No mundo globalizado, com o advento das cadeias globais de produção, inovação tecnológica e uma economia cada vez mais baseada em serviços e capital humano, a ideia de que o Estado precisa agir para estimular a indústria nacional para um país ser desenvolvido está fracassada. O Brasil é um exemplo disso, pois implementou esse tipo de medida ao longo de sua história e hoje segue sendo um país de renda média. Na realidade, o desenvolvimento está mais associado à capacidade de gerar ganhos de produtividade e um ambiente de negócios favorável ao empreendedorismo e inovação. Ao defender a ação do Estado para beneficiar a indústria nacional, com taxas e subsídios, tanto Lula quanto Trump correm o risco de restringir o acesso a insumos e tecnologias necessários para a competitividade da indústria nacional. Isso leva ao aumento dos preços dos bens, queda na inovação e, consequentemente, perda da eficiência econômica.
Nos EUA, as tarifas defendidas para os produtos chineses resultaram em aumento de preços para os consumidores americanos e retaliações comerciais que afetaram setores como a agricultura. Já no Brasil, a insistência em subsídios e políticas protecionistas levou a preços ao consumidor muito mais elevados que os praticados por outros. Trump é claramente um presidente de direita, mas de maneira nenhuma alguém que defende protecionismo econômico ou que ameaça tomar outros países pode ser considerado um defensor de ideias liberais.

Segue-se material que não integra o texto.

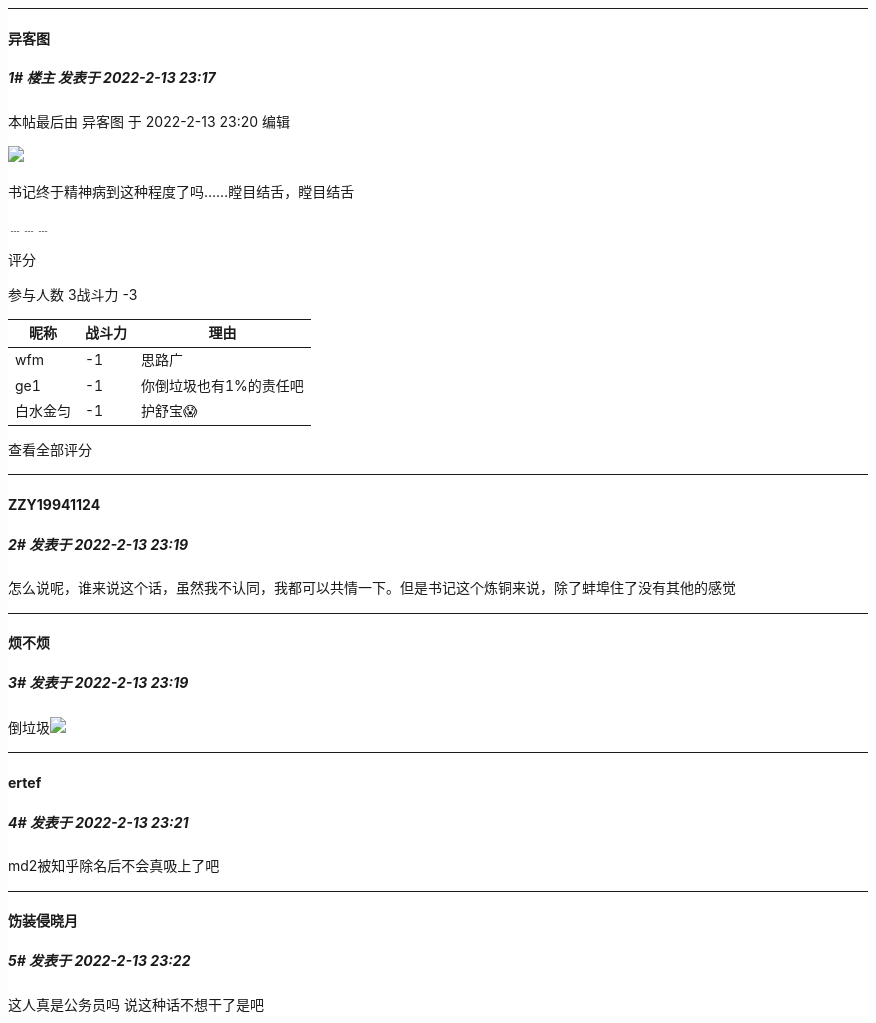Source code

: 

*****

####  异客图  
##### 1#       楼主       发表于 2022-2-13 23:17

 本帖最后由 异客图 于 2022-2-13 23:20 编辑 

<img src="https://p.sda1.dev/4/931fb90cdaf303cf507c1a1370734be1/IMG_CMP_92309068.jpeg" referrerpolicy="no-referrer">

书记终于精神病到这种程度了吗……瞠目结舌，瞠目结舌

﹍﹍﹍

评分

 参与人数 3战斗力 -3

|昵称|战斗力|理由|
|----|---|---|
| wfm|-1|思路广|
| ge1|-1|你倒垃圾也有1%的责任吧|
| 白水金匀|-1|护舒宝😱|

查看全部评分

*****

####  ZZY19941124  
##### 2#       发表于 2022-2-13 23:19

怎么说呢，谁来说这个话，虽然我不认同，我都可以共情一下。但是书记这个炼铜来说，除了蚌埠住了没有其他的感觉

*****

####  烦不烦  
##### 3#       发表于 2022-2-13 23:19

倒垃圾<img src="https://static.saraba1st.com/image/smiley/face2017/003.png" referrerpolicy="no-referrer">

*****

####  ertef  
##### 4#       发表于 2022-2-13 23:21

md2被知乎除名后不会真吸上了吧

*****

####  饬装侵晓月  
##### 5#       发表于 2022-2-13 23:22

这人真是公务员吗 说这种话不想干了是吧
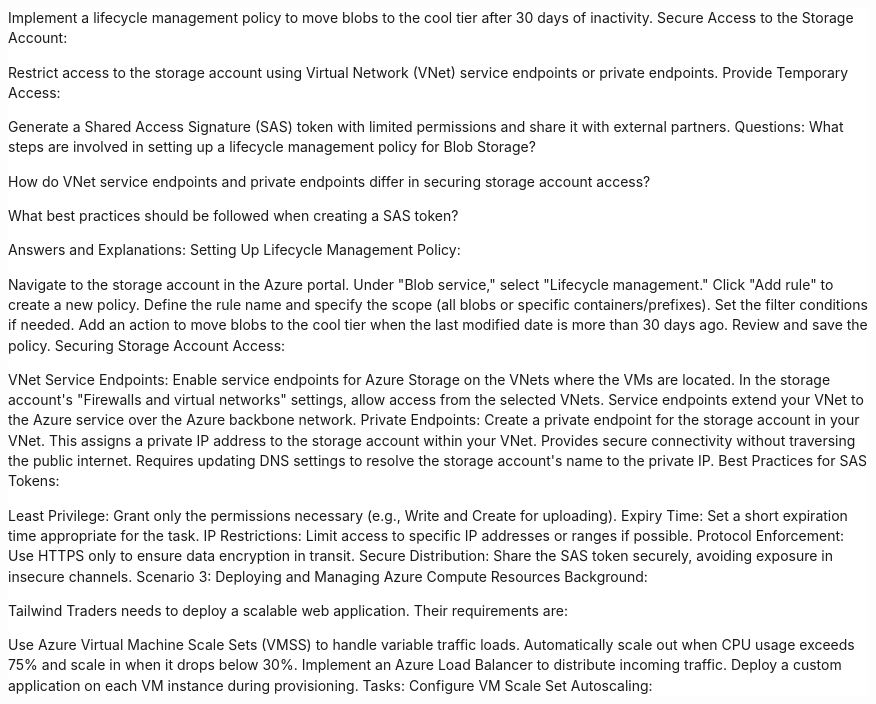 Implement a lifecycle management policy to move blobs to the cool tier after 30 days of inactivity.
Secure Access to the Storage Account:

Restrict access to the storage account using Virtual Network (VNet) service endpoints or private endpoints.
Provide Temporary Access:

Generate a Shared Access Signature (SAS) token with limited permissions and share it with external partners.
Questions:
What steps are involved in setting up a lifecycle management policy for Blob Storage?

How do VNet service endpoints and private endpoints differ in securing storage account access?

What best practices should be followed when creating a SAS token?

Answers and Explanations:
Setting Up Lifecycle Management Policy:

Navigate to the storage account in the Azure portal.
Under "Blob service," select "Lifecycle management."
Click "Add rule" to create a new policy.
Define the rule name and specify the scope (all blobs or specific containers/prefixes).
Set the filter conditions if needed.
Add an action to move blobs to the cool tier when the last modified date is more than 30 days ago.
Review and save the policy.
Securing Storage Account Access:

VNet Service Endpoints:
Enable service endpoints for Azure Storage on the VNets where the VMs are located.
In the storage account's "Firewalls and virtual networks" settings, allow access from the selected VNets.
Service endpoints extend your VNet to the Azure service over the Azure backbone network.
Private Endpoints:
Create a private endpoint for the storage account in your VNet.
This assigns a private IP address to the storage account within your VNet.
Provides secure connectivity without traversing the public internet.
Requires updating DNS settings to resolve the storage account's name to the private IP.
Best Practices for SAS Tokens:

Least Privilege: Grant only the permissions necessary (e.g., Write and Create for uploading).
Expiry Time: Set a short expiration time appropriate for the task.
IP Restrictions: Limit access to specific IP addresses or ranges if possible.
Protocol Enforcement: Use HTTPS only to ensure data encryption in transit.
Secure Distribution: Share the SAS token securely, avoiding exposure in insecure channels.
Scenario 3: Deploying and Managing Azure Compute Resources
Background:

Tailwind Traders needs to deploy a scalable web application. Their requirements are:

Use Azure Virtual Machine Scale Sets (VMSS) to handle variable traffic loads.
Automatically scale out when CPU usage exceeds 75% and scale in when it drops below 30%.
Implement an Azure Load Balancer to distribute incoming traffic.
Deploy a custom application on each VM instance during provisioning.
Tasks:
Configure VM Scale Set Autoscaling:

Em resumo, apesar de Trump e Lula representem ideologias distintas, ambos parecem presos a uma visão ultrapassada de desenvolvimento econômico, baseada na defesa da indústria nacional por meio do protecionismo econômico. Enquanto Lula defende uma intervenção estatal mais direta, Trump defende uma política mais pró-empresas que, embora pareça ser diferente na forma, também gera distorções para o mercado e beneficia grupos minoritários em detrimento da maioria de consumidores. No mundo atual, em que a maior integração e a inovação são fatores determinantes, políticas como essas se mostram ineficazes. Para garantir um crescimento sustentável e inclusivo, é essencial priorizar a criação de um ambiente de negócios que estimule a produtividade e a competitividade entre as empresas e os trabalhadores. Sem isso, os maiores prejudicados vão continuar sendo os mais vulneráveis, distanciando cada vez mais a sociedade de um futuro mais próspero.